CITATION : MATTHIEU GONDOR

"Si ces Parisiens des années soixante avaient pu imaginer qu'ils seraient expulsés de leur ville pour aller vivre en ces mornes plaines desservies par de sombres trains qu'ils prendraient quotidiennement ; si ces Parisiens des années soixante avaient pu imaginer qu'ils voyageraient écrasés les uns contre les autres par leurs tristes coreligionnaires salariés, serfs domestiqués comme eux-mêmes ; si ces Parisiens des années soixante avaient pu imaginer qu'ils finiraient esclaves de ces transports qui leur volent une grande partie de leur vie, alors, sans aucun doute, ils auraient éclaté de rire en appréciant la farce à sa juste valeur tout en se moquant du farceur. C'est pourtant devenu la réalité ! L'époque a hypocritement offert aux populations laborieuses des semaines moins chargées, mais elle s'est bien gardée de leur parler du temps qu'ils engloutiraient dans les gouffres chronophages des embouteillages ou des transports en commun qui les relient - toujours plus loin pour leur offrir un confort toujours plus artificiel - à leur lieu de servilité : Saint-Denis-Paris-I, Cergy-Paris, Beauvais-Paris-II, puis Amiens-Paris-III, Lille-Paris-IV, et ainsi de suite, tous les matins et tous les soirs.
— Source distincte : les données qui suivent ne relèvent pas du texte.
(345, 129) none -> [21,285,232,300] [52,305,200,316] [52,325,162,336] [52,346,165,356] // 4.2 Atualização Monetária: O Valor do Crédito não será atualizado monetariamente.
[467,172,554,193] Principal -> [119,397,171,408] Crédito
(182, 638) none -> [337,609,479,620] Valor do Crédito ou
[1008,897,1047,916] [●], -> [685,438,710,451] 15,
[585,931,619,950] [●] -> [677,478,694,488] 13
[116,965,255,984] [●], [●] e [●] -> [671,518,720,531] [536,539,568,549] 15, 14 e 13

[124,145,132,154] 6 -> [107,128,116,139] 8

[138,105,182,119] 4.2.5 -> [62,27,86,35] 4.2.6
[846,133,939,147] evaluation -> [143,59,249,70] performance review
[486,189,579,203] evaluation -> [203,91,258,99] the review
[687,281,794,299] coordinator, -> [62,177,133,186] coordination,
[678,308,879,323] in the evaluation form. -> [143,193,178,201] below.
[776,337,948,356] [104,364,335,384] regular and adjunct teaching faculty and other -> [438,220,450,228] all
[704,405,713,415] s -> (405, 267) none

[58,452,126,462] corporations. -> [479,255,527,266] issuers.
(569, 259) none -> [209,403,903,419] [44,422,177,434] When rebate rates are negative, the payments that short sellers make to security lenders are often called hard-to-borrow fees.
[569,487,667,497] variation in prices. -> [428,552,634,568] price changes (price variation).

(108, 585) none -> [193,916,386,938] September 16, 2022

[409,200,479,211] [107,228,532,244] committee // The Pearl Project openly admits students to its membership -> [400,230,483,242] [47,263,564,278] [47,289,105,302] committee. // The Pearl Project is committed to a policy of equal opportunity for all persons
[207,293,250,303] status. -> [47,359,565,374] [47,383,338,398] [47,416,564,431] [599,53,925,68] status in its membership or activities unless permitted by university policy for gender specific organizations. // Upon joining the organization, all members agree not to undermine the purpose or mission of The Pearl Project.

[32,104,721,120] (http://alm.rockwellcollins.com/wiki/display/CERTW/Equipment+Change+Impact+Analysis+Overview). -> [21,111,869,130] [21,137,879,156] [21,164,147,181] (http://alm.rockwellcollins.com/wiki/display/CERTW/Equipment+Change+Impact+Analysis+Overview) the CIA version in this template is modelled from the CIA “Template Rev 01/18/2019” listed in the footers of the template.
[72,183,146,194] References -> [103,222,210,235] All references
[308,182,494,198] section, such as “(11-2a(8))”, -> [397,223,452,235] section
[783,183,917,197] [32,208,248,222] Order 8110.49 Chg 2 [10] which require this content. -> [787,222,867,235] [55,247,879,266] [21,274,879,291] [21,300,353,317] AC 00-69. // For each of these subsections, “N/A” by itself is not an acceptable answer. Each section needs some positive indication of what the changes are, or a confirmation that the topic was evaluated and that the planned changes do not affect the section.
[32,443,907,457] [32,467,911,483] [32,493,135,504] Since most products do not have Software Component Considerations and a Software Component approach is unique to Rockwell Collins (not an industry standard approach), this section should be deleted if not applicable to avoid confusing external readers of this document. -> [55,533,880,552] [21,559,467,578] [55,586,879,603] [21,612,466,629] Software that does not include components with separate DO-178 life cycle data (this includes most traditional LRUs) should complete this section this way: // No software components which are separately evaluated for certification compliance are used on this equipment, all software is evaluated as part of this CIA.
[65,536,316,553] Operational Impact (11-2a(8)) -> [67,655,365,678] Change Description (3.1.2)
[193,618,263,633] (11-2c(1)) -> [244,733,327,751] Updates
Leurrés encore une fois, les hommes se sont jetés sur la poudre d'ombre de perlimpinpin du temps libre qu'on agitait devant leur vue devenue basse, et on lâché une proie dont ils avaient de toute façon déjà été dépossédés : la délicieuse et enivrante sensation de l'écoulement de la vie."

Matthieu Gondor, Laissez toute espérance... : Première partie : Chants I-XVIII : roman, Fantasmak Editions, p. 139.